List each line of the data below that contains the word "order", copying every such line in full.
----
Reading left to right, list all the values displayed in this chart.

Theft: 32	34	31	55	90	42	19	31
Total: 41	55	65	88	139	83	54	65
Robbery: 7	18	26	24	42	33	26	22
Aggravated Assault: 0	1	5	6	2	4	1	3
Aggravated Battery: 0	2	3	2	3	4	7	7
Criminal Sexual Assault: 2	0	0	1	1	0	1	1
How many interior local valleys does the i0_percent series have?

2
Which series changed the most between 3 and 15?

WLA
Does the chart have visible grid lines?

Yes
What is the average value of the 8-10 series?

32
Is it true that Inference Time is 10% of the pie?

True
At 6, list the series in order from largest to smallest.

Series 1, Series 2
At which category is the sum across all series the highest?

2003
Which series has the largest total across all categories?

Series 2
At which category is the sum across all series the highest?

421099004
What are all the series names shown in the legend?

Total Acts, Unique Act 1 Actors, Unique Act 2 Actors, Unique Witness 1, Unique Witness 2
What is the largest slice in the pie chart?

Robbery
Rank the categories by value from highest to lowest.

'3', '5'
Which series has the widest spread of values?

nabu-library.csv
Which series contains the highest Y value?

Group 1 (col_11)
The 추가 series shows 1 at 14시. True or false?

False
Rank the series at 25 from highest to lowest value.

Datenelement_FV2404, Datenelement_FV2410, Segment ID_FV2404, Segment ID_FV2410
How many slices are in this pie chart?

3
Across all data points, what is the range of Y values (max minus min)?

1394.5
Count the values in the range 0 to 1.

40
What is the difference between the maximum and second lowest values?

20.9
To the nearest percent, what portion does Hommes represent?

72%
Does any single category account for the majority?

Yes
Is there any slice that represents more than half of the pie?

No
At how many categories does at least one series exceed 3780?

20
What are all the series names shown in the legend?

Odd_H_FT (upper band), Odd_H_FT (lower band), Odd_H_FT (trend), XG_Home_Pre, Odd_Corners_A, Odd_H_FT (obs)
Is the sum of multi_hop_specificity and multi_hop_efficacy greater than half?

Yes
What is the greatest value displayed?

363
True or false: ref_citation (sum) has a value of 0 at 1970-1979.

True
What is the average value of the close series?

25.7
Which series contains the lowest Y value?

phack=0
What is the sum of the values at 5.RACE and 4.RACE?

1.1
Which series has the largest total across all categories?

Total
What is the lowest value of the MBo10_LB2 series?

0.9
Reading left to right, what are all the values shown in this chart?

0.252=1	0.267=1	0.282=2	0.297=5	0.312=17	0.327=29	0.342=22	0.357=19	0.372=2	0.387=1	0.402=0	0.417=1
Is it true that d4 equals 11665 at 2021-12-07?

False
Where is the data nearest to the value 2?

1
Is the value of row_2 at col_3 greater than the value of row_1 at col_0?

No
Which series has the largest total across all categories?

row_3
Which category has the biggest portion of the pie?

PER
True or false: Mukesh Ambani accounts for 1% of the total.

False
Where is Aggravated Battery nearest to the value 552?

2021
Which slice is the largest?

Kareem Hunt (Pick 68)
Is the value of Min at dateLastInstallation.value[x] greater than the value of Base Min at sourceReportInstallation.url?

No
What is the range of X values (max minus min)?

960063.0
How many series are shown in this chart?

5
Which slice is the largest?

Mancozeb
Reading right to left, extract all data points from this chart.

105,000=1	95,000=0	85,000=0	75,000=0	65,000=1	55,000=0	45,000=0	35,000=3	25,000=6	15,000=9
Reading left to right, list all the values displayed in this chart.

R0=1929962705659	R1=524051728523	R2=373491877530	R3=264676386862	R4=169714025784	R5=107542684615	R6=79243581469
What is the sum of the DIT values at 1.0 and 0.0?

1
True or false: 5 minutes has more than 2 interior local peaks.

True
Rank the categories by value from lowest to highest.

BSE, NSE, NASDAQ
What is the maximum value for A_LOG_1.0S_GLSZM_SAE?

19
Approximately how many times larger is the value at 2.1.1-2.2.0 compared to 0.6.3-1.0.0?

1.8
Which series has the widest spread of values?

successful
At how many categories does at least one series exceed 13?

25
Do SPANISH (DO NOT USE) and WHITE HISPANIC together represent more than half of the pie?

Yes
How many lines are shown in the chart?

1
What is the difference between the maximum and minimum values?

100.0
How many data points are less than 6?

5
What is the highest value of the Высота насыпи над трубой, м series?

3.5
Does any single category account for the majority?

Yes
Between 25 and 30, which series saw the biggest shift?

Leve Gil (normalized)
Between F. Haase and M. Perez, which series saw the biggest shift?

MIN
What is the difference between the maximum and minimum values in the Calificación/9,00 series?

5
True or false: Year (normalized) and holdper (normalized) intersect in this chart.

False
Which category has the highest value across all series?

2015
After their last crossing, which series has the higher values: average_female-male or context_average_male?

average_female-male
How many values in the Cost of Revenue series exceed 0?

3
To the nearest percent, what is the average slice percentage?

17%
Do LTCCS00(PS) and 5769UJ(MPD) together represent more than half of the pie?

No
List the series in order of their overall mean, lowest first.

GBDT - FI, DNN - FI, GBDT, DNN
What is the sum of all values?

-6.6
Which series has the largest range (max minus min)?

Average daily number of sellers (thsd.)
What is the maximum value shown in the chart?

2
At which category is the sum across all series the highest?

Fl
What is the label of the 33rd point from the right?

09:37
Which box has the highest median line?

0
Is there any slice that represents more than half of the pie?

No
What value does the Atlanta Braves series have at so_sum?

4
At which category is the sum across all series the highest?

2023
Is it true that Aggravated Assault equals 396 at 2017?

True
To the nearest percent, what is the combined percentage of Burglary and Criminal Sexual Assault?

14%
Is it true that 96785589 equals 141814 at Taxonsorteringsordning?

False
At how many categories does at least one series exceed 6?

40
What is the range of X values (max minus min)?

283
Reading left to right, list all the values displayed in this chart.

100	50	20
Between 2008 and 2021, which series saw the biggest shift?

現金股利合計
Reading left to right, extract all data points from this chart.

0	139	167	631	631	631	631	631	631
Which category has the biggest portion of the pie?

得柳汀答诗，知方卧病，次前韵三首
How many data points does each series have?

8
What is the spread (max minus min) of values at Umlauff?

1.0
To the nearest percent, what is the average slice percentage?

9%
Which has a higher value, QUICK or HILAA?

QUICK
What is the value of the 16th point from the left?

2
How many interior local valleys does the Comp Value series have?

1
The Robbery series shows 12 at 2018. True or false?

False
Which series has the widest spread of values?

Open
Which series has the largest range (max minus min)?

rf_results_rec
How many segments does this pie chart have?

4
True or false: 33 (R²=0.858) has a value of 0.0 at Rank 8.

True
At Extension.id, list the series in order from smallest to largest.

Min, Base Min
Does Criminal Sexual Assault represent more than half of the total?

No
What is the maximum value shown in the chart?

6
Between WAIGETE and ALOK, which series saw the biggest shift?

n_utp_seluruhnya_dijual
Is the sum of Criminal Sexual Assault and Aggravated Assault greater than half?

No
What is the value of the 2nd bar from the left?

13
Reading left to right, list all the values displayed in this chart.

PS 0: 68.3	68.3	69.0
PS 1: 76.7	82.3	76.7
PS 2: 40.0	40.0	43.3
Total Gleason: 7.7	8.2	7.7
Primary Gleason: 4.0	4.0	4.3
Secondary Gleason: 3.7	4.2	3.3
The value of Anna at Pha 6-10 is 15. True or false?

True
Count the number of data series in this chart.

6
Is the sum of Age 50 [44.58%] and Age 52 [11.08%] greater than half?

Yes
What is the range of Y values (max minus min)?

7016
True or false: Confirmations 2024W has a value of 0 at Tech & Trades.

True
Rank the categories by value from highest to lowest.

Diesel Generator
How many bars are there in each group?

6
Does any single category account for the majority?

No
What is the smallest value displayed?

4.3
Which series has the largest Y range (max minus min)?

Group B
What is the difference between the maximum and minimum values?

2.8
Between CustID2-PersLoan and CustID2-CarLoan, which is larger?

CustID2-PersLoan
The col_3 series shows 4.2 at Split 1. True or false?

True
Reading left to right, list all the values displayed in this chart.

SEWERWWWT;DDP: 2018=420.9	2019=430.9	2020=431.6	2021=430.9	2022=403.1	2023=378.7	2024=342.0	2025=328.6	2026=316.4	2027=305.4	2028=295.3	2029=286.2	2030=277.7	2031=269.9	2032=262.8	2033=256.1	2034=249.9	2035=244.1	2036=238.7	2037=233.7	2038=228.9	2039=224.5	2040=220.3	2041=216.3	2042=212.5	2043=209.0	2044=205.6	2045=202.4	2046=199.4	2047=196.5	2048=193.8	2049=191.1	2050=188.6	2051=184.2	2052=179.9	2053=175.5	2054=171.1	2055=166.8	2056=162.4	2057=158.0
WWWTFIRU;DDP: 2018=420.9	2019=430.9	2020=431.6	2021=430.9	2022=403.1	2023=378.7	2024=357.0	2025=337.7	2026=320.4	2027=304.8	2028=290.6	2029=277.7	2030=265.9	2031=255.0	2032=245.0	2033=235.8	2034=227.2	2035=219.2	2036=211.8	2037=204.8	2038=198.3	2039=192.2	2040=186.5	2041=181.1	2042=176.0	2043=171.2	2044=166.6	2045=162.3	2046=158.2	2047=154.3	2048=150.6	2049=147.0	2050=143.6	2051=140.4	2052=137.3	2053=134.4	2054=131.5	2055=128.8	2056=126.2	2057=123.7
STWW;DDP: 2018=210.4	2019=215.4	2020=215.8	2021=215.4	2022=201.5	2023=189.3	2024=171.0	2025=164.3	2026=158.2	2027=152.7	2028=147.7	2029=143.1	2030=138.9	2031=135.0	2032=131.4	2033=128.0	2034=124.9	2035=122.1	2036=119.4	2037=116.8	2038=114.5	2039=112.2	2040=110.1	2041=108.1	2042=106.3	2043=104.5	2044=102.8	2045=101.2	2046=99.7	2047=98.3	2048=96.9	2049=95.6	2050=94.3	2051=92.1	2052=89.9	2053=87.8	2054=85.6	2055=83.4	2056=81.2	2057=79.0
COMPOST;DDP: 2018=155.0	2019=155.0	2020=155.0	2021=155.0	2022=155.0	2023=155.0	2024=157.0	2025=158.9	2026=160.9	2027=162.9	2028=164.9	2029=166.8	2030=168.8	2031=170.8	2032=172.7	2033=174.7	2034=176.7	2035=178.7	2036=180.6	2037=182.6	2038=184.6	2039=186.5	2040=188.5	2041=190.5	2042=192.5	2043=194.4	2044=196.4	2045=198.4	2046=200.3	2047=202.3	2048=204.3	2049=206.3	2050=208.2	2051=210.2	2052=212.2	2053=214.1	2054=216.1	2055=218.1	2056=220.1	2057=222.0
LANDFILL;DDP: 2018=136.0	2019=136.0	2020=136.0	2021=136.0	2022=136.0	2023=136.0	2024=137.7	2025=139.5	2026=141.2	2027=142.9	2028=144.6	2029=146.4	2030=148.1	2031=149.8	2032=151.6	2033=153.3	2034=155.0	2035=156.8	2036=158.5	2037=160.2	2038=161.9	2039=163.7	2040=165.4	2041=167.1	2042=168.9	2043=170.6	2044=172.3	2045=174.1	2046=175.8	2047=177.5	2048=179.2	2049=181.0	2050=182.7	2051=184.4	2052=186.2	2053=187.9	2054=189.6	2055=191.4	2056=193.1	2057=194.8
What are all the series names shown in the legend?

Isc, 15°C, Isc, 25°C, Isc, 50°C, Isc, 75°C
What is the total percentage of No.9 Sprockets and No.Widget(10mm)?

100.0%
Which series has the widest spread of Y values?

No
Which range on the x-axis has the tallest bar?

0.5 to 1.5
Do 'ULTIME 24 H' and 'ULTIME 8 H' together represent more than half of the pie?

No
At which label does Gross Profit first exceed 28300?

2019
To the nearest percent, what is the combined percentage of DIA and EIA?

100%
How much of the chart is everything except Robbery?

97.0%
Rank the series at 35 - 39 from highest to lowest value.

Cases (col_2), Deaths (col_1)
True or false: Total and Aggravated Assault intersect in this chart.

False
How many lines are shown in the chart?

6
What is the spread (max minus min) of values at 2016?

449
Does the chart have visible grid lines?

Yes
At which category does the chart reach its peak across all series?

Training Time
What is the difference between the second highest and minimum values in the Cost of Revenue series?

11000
----
■ Solution for this problem
At 6, list the series in order from largest to smallest.
List the series in order of their overall mean, lowest first.
At Extension.id, list the series in order from smallest to largest.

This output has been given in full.